My eyes swept over the cavernous space, which looked as if it had been outfitted from an obliging thrift store. The rafters were strung with twinkly Christmas lights, old globes bobbed from the ceiling, and frilly lampshades were slung over antique lamps, casting pockets of warmth around the space. The room buzzed with life: the strains of the musicians tuning their instruments, the whoosh of the espresso machine, a timpani of chattering voices. White light seeped through a stained glass window. Suddenly I look to my left and notice a small vintage nightlight. A little ceramic dog tugs at the coattails of a little ceramic boy, and the words “Let Go” are lit up at the bottom. I point this out to Maikael, laughing, and immediately begin to feel a small shift inside myself.
It was a unique setting to listen to Aaron Copeland’s Appalachian Spring, not a grand concert hall but a spare space. When the conductor introduced the piece he noted that, while it has been famously arranged for large symphony orchestras, the original work was created for a small 14-instrument group like the one assembled before us. As the opening strains of the music floated through the air, soft and slow, I heard someone cough. I heard a violinist turn the page of her music in a papery rustle. As the music built I heard the conductor grunt for emphasis, his fist punching the air. I even heard the silence. It was easy to notice these details in such an intimate setting, and by the time we reached the piece’s most iconic movement in a deep crescendo, the Shaker tune Simple Gifts, any darkness I felt that morning had been suffused with light.
‘Tis the gift to be simple, ’tis the gift to be free
‘Tis the gift to come down where we ought to be,
And when we find ourselves in the place just right,
‘Twill be in the valley of love and delight
After listening to a local poet we hear a two-person concerto, also by Copeland. Coming quick on the heels of Appalachian Spring, the clarinetist remarks how that work always reminds him that less is more. “As much as we like to think that things like iPhones are making our lives cleaner and simpler, they’re not,” he says, a wave of knowing chuckles rippling through the audience, causing the man seated next to me to actually put down his iPhone. “Copeland always reminds me that all we really need are a few well-chosen connections and activities to make a life.” These words settle deep into me, a sentiment I have heard a thousand times in different configurations, but which pierce me differently this particular morning.
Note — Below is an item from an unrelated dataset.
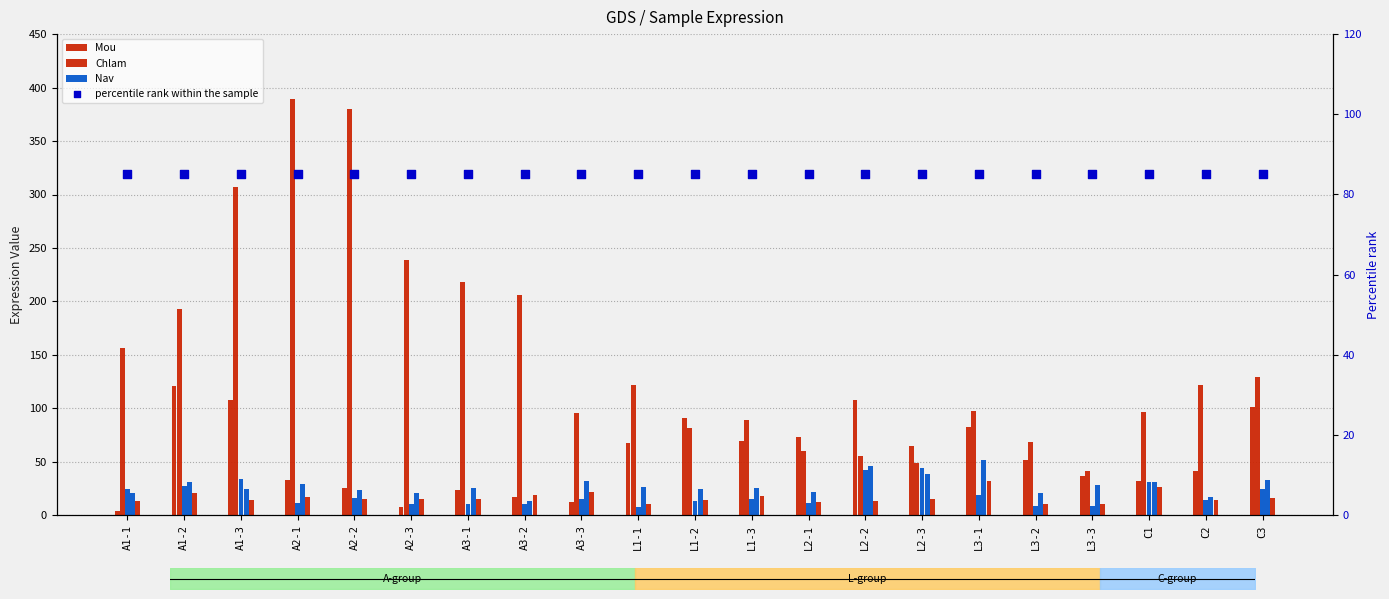

Which series reaches the maximum Y coordinate?

Chlam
When the clarinetist introduces the concerto, he notes that while a symphony is like a city and what we’ve just listened to is a village, this concerto is like being at home. He is right. It is quiet and intimate; I can hear each gasping breath he takes. As he sways lyrically to the simple tune I think of the days when people gathered at home and listened to one another play music as evening settled in around them. I have a dawning awareness that what I was searching for when I came here today was life like a concerto, a drawing in close filled with soft, humble ritual and simple rhythms. And while this morning has offered the place of easy repose that I was hoping for, I realize that I need not have left home to access it. The real “letting go” is learning to take a piece of this experience with me and carry it forward into my everyday life, where the concerns of the spirit are bound by nothing more than the modest walls of home.